Najlepsze czasy byłyby sumowane z obydwu połówek i na tej podstawie wyznaczana byłaby ostateczna kolejność startowa. W przypadku gdy jakiś kierowca nie ukończyłby wymaganej liczby okrążeń w pierwszej połowie, to z drugiej zostałby wzięty pod uwagę najsłabszy czas, natomiast nie przejechanie sześciu okrążeń w drugiej połowie byłoby jednoznaczne ze startem z końca stawki. Jest to dosyć interesująca propozycja, jednak musi ją zaaprobować zarówno FIA, jak i wszystkie zespoły. Tak czy inaczej wszystkie strony (może poza wyjątkiem najsłabszych zespołów, które mają obecnie gwarantowany "czas antenowy") są zainteresowane zmianą obecnych przepisów w połowie sezonu.

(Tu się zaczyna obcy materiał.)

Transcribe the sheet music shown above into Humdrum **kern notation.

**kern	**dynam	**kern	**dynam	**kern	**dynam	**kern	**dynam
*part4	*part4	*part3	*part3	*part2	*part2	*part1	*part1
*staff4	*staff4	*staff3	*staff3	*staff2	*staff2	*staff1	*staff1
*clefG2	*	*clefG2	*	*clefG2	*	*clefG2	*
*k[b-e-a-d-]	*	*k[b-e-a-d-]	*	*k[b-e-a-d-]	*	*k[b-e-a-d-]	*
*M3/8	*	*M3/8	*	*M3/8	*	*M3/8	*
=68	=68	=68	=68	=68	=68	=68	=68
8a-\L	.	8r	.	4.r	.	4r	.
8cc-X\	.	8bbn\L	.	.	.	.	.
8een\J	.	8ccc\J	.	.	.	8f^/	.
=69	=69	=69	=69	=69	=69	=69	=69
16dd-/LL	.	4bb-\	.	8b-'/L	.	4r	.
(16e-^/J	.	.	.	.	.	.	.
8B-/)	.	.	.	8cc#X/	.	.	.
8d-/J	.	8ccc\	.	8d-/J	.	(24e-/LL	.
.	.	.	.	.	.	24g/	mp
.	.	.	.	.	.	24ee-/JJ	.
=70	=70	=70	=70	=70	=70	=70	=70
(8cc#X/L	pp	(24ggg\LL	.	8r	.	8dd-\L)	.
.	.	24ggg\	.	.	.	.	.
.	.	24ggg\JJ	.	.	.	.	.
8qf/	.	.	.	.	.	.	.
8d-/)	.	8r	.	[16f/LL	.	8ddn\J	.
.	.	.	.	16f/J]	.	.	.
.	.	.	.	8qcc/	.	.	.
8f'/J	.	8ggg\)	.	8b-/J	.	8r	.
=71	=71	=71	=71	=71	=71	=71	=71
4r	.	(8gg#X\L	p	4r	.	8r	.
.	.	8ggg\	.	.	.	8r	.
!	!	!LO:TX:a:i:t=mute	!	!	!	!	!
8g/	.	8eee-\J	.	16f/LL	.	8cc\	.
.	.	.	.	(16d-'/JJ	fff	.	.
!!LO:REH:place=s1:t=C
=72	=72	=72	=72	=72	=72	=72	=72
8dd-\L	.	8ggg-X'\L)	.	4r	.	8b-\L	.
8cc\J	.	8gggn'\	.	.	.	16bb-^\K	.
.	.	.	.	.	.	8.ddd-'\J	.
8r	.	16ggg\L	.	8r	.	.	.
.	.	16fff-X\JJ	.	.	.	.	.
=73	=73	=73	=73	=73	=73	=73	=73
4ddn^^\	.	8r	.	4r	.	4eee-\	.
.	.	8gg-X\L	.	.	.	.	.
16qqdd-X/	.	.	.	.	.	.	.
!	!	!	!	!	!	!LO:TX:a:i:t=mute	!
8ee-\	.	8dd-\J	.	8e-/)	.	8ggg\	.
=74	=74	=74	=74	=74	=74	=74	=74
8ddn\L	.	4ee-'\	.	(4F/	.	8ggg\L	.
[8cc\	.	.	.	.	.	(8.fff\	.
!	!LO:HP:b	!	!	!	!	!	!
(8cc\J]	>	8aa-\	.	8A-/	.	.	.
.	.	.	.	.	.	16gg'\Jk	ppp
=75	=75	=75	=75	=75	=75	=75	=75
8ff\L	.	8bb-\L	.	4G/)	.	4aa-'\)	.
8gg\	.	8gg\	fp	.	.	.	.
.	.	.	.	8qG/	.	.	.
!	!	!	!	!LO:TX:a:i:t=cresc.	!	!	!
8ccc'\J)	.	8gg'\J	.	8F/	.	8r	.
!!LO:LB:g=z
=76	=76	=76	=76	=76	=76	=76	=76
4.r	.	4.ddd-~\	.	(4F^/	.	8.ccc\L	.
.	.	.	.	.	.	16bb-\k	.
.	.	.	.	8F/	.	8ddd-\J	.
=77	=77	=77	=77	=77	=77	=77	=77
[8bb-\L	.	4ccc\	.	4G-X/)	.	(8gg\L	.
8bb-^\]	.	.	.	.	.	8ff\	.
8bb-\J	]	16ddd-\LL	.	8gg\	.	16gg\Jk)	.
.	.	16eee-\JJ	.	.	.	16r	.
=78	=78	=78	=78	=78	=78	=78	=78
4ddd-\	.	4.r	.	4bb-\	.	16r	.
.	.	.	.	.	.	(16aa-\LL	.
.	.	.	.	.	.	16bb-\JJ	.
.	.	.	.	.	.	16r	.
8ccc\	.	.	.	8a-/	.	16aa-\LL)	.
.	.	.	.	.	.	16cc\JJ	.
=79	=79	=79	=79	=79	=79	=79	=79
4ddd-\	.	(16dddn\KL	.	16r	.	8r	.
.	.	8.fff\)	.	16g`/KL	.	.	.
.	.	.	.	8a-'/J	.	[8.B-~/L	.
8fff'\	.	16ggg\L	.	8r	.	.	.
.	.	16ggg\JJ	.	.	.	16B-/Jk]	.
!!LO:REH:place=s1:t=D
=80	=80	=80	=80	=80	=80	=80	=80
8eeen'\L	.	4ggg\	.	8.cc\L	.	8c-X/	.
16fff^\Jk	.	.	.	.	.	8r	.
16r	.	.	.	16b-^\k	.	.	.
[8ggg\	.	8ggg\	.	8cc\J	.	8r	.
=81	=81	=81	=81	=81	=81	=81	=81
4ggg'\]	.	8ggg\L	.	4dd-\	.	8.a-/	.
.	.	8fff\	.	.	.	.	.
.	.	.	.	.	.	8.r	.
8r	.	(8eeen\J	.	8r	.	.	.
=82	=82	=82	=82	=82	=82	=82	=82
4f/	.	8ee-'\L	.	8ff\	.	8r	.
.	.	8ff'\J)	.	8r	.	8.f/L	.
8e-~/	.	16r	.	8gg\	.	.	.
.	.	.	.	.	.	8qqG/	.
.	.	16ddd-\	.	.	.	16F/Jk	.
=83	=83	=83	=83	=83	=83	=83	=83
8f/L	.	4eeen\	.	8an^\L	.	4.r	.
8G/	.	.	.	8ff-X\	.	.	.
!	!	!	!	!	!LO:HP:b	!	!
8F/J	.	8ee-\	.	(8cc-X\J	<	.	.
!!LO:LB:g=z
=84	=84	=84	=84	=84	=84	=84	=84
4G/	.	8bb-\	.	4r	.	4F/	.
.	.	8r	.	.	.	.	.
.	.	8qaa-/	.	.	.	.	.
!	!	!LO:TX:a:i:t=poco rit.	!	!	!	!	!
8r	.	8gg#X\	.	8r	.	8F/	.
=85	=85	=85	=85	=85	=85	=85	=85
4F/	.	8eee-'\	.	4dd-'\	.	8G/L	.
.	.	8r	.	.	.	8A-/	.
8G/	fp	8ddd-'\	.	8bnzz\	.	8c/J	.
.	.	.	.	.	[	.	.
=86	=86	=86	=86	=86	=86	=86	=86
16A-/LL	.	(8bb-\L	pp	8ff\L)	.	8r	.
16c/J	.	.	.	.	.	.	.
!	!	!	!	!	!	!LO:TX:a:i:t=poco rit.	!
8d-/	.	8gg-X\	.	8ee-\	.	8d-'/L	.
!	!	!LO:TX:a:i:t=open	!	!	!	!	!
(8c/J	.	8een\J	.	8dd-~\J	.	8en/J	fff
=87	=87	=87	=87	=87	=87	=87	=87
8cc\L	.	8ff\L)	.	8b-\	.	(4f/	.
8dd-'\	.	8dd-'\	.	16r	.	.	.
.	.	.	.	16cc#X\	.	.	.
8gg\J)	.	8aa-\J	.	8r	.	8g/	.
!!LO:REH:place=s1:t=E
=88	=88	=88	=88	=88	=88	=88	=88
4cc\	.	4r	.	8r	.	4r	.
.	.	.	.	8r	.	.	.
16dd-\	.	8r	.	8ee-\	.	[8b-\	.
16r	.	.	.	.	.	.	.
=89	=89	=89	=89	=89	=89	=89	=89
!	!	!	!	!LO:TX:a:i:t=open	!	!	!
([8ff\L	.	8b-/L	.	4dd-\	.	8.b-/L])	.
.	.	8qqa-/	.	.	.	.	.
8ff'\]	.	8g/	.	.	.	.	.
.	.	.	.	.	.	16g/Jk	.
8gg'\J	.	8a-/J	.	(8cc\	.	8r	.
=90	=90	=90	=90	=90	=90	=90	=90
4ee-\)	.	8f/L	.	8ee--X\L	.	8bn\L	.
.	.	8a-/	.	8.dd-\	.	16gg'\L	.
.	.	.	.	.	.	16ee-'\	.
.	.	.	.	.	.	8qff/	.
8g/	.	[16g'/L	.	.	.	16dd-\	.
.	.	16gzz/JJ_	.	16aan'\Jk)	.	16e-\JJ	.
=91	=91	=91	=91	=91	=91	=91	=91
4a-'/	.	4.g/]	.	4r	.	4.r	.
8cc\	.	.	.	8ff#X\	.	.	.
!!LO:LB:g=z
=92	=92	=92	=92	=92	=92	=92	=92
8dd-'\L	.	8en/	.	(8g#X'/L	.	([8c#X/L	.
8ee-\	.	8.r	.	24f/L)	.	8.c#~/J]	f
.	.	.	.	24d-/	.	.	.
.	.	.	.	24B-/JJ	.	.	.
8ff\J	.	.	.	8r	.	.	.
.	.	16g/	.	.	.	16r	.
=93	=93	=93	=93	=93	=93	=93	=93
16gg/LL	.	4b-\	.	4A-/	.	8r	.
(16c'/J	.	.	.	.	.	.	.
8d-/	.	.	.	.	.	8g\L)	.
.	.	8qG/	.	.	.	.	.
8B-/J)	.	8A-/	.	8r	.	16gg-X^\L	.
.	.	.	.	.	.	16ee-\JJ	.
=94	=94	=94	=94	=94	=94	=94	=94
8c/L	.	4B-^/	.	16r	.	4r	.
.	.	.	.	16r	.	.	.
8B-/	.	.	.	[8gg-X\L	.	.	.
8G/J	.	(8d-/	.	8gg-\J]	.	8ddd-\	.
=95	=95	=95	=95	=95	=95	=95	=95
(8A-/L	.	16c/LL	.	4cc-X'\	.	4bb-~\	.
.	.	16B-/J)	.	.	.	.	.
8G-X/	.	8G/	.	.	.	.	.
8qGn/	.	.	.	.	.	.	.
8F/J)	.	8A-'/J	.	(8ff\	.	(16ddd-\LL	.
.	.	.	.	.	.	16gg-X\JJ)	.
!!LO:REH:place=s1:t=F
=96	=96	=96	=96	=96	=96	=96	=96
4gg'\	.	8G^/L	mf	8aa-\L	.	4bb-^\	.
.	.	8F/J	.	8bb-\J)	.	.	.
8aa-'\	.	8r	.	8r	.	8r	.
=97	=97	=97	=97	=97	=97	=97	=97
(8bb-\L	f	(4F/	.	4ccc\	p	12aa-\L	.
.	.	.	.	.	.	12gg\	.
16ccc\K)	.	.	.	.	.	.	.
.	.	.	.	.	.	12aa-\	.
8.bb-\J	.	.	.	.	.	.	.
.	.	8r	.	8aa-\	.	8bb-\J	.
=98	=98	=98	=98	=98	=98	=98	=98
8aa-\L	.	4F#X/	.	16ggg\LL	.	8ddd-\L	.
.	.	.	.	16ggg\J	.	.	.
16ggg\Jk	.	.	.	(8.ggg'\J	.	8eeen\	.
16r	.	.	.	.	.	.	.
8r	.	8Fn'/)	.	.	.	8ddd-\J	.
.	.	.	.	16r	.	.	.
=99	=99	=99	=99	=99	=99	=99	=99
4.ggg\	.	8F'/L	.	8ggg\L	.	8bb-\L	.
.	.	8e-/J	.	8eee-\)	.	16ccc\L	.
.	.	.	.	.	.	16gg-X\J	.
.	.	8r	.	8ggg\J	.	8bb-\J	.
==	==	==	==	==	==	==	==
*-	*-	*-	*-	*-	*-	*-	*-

Ecclestone został także zapytany o to, czy możliwe byłoby zastąpienie porozumienia Concorde Agreement podpisywanymi oddzielnie umowami z poszczególnymi zespołami, na co odpowiedział, że jeśli chcą tego zespoły, to nie ma nic przeciwko temu. Podobnie myśli również prezydent FIA - Max Mosley i możliwość taka jest obecnie rozważana. Pojawiły się nawet spekulacje, że zespół Ferrari zawarł już taką umowę, ale nikt tego na razie nie potwierdza. Jutro ma się odbyć spotkanie koncernów wchodzących w skład organizacji GPWC i temat pojedynczych umów będzie tam prawdopodobnie omówiony. Właśnie od dogadania się z administracją Formuły Jeden, którą kieruje Ecclestone, uzależnione jest wprowadzenie zaproponowanych ostatnio przez FIA zmian jeszcze w 2006 roku. Wiązałoby się to najprawdopodobniej z przedterminowym rozwiązaniem obecnego porozumienia Concorde.